Breaking All the Rules

Kim Dorland’s Enter, Light Plays With Simplicity

A baby deer is looking at me, hidden behind a tree. He stands on the left side of the painting while four adult deer seem to disappear, invaded by light. Standing in front of Kim Dorland’s Clearing, I ask myself whether the deer is waiting for something, or is he simply contemplating the human?

The notions of humans, wild animals and nature appear. Nature is more present than animals, and animals more than humans. In fact, there is something even more powerful than nature in his work: light. Bright light spreads from the back of the paintings, seeming to transform, absorb or vanish the subjects.

Is this a notion of the smallness of human beings in front of life itself?

Dorland illustrates Canadian wilderness in a personal and contemporary way. Although his paintings are about forests, we don’t see a specific one.
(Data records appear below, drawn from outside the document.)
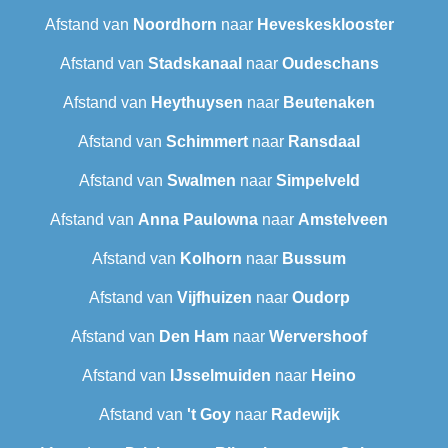
Afstand van
Noordhorn
naar
Heveskesklooster‎
Afstand van
Stadskanaal
naar
Oudeschans
Afstand van
Heythuysen
naar
Beutenaken
Afstand van
Schimmert
naar
Ransdaal
Afstand van
Swalmen
naar
Simpelveld
Afstand van
Anna Paulowna
naar
Amstelveen
Afstand van
Kolhorn
naar
Bussum
Afstand van
Vijfhuizen
naar
Oudorp
Afstand van
Den Ham
naar
Wervershoof
Afstand van
IJsselmuiden
naar
Heino
Afstand van
't Goy
naar
Radewijk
In an interview given to Robert Enright in 2007, Dorland said, “I think there are limitations in dealing with the space formally. For me it’s about getting into the psychology of the place.”

In his work there is a connection between location and experience, hearkening to childhood memories in Alberta. He reflects a Canadian identity in his work, past and present.

Applying a limited palette of black, white and saturated bright colours—fluorescent yellows, greens and some notes of red—the background is monochromatic and bright, thinly coated, whereas the foreground is thick and dark.

There’s an uncertain spatiality, background light reaching to the front, and trees seeming to go backward, almost existing in silhouette, strongly embodied in the thickness
of the paint.
The process of painting is visible; the spectator can even see nails holding some masses of paint on the wood surface, like in Yellow background Sunset. There is a visceral quality in the way Dorland paints, but at the same time one can see that a careful and constant reflection is present throughout all his work.

Dorland’s method goes against many rules. As painting students we’re told not to use the colour of your paint right out of the tube and to mix it first to have a wide range of tones; create a dynamic composition, have a clear notion of the space in the pictorial plane.

If Dorland doesn’t follow any of these rules, why then are his paintings so captivating?

The pictorial plane is inhabited by a push and pull of the space, background and foreground shifting continuously. This phenomenon creates dynamism although the composition is extremely simple: parallels, verticals and central figures predominate.

Dorland puts into conflict our actual intuitive perception and pursuit of equilibrium and stability in the image. All his strokes are calculated, fighting against the impulse to seek perfection, with an “interest in disrupting the surface in some way [to give] a sense of restlessness.”

Enter, Light / Runs until Nov 12 / Division Gallery 9 (2020 William Rd.)